Hi community, I have some problems with my model; I used GPT-4 for do a health model with RAG; I require that my model doesn’t speak about: financial, techonology… I want my model only can speak about health topics.
I used Fine-tuning for this issue, but my model got overfitting in some cases, for example when I wrote “Hi, how ar you” their answer was “I can’t speak about that…”, when I passed some examples in the traning data some examples that in which model respond with “Hi, my name in CemGPT…”.
If you want the model to only talk about specific topics, it is more effective to use a model like GPT-4 Turbo, which is more steerable, rather than fine-tuning.
You can give instructions such as, “If the conversation strays to topics other than health, please respond with, ‘Do you have any questions or topics related to health?’”
GPT-4o tends to be less compliant with instructions, so I recommend using the turbo model.
While I fully support @dignity_for_all’s suggestion, I also recalled a similar question from a user some time ago. At the time, I shared a few ideas for the training data composition. I did not hear back from the user in question, so can’t confirm if the approach ended up being successful. For what it’s worth, I am sharing the link to the post anyway:
To me, topics like this fall under the big umbrella of “don’t fight the model.”
The model “wants” to be helpful, so trying to give it a bunch of directives to not be helpful only really downgrades the response.

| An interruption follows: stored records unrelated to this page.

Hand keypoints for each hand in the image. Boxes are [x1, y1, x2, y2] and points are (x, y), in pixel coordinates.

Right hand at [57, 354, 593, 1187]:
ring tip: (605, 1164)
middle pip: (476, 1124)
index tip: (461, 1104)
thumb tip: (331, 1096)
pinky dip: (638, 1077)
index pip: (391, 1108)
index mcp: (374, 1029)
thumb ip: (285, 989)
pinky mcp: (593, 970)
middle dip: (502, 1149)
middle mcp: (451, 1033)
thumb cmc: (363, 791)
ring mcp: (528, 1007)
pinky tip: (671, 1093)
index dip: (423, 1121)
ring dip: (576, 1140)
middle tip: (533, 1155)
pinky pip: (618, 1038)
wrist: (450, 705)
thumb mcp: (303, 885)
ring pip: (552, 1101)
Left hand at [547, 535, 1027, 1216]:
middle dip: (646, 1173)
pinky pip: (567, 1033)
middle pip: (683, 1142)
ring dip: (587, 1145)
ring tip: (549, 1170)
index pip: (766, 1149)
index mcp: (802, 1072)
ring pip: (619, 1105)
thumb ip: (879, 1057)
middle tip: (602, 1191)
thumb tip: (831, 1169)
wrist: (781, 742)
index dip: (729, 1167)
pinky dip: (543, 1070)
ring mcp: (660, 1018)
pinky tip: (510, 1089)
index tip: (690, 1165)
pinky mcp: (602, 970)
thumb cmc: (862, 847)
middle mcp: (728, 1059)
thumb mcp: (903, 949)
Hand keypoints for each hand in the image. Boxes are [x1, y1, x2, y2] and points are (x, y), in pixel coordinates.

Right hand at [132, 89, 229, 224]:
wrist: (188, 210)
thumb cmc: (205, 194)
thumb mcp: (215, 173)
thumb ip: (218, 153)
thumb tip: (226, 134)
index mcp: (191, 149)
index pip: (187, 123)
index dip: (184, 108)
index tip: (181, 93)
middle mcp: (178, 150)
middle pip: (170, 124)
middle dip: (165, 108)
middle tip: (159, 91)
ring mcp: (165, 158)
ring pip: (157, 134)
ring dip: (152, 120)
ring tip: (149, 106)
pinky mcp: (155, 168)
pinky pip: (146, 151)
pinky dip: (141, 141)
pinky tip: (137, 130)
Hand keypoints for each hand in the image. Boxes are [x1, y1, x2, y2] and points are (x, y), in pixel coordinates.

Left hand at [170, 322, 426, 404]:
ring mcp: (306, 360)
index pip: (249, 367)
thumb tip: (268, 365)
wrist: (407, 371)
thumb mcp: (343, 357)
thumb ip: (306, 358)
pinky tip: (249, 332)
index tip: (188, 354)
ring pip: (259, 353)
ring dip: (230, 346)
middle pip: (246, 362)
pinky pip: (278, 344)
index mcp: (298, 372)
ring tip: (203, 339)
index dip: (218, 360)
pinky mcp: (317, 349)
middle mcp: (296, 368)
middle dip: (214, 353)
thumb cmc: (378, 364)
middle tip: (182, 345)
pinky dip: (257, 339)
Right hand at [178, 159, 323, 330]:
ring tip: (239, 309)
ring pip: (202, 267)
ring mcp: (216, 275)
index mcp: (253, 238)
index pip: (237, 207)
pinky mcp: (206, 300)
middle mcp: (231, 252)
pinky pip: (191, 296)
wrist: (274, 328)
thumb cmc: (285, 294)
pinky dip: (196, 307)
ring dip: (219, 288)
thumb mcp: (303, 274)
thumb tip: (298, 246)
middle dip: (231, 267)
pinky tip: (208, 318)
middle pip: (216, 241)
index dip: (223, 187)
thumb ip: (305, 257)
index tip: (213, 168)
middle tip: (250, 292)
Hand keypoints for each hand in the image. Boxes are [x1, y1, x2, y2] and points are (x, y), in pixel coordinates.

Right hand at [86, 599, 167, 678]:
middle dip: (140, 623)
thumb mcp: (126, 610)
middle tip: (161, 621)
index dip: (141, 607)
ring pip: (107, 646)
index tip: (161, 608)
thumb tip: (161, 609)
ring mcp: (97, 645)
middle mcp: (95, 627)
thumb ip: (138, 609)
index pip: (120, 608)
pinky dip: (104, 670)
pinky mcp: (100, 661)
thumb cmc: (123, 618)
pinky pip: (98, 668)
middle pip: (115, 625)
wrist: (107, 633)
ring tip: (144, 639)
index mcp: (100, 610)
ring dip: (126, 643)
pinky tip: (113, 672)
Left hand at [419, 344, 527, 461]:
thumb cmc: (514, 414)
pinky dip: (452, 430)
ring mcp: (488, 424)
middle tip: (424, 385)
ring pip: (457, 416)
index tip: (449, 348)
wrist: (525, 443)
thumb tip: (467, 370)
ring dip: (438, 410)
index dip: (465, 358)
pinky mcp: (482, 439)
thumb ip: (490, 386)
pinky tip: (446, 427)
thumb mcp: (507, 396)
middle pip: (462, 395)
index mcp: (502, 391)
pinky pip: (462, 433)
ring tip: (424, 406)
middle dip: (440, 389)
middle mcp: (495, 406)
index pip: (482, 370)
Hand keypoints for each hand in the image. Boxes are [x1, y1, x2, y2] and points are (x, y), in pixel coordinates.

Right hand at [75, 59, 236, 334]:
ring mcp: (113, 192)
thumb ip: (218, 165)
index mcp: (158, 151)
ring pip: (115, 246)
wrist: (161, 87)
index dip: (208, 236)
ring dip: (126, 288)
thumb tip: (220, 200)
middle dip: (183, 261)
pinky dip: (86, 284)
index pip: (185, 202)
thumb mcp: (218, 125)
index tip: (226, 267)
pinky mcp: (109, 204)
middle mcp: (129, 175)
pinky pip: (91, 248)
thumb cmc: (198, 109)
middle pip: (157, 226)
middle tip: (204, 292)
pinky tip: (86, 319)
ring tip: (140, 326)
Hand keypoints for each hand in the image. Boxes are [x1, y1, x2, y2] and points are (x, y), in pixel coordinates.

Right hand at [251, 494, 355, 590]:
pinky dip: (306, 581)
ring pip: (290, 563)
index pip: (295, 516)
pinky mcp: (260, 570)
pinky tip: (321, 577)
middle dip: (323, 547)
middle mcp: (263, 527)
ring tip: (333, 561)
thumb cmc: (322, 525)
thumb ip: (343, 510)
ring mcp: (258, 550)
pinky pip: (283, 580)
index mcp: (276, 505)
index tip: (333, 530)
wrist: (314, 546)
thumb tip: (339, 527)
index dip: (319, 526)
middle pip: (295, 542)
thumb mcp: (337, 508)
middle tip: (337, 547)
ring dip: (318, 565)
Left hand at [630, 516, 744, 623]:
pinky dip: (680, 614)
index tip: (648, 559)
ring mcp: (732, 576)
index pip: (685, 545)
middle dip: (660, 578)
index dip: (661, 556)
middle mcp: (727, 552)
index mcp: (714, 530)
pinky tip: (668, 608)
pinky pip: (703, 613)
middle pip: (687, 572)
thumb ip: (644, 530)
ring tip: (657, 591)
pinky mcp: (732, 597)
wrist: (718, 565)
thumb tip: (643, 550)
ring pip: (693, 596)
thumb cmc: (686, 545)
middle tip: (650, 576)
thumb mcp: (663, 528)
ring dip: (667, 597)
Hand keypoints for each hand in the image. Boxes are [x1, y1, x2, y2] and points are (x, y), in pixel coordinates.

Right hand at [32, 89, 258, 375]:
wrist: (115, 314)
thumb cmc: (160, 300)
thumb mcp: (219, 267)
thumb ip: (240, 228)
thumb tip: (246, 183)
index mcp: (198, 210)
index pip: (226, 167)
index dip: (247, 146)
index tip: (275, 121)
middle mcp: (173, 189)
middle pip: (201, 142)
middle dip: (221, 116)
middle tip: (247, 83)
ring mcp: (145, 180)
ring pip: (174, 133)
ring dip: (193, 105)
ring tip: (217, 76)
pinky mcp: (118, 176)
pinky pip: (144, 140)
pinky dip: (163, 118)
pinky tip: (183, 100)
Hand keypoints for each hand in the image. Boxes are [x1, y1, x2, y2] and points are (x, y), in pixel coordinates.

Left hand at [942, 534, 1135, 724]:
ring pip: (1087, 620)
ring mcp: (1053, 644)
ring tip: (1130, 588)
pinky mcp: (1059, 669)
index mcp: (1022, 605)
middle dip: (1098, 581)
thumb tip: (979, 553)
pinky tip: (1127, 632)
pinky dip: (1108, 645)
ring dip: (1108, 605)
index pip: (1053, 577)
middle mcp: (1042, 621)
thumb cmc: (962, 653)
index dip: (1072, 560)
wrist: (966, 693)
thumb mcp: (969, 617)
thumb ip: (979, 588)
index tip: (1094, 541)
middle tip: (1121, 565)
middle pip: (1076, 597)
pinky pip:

The solution I always propose for this is to filter-in and filter-out.
Just send them user’s message to a super cheap model and ask if it’s on topic, and pass the response through asking if if it’s on topic.
The out-pass wrecks streaming, but you can choose to only do it for questionable outputs or when you’ve already determined a particular user is trying to make the model talk about things you don’t want it to.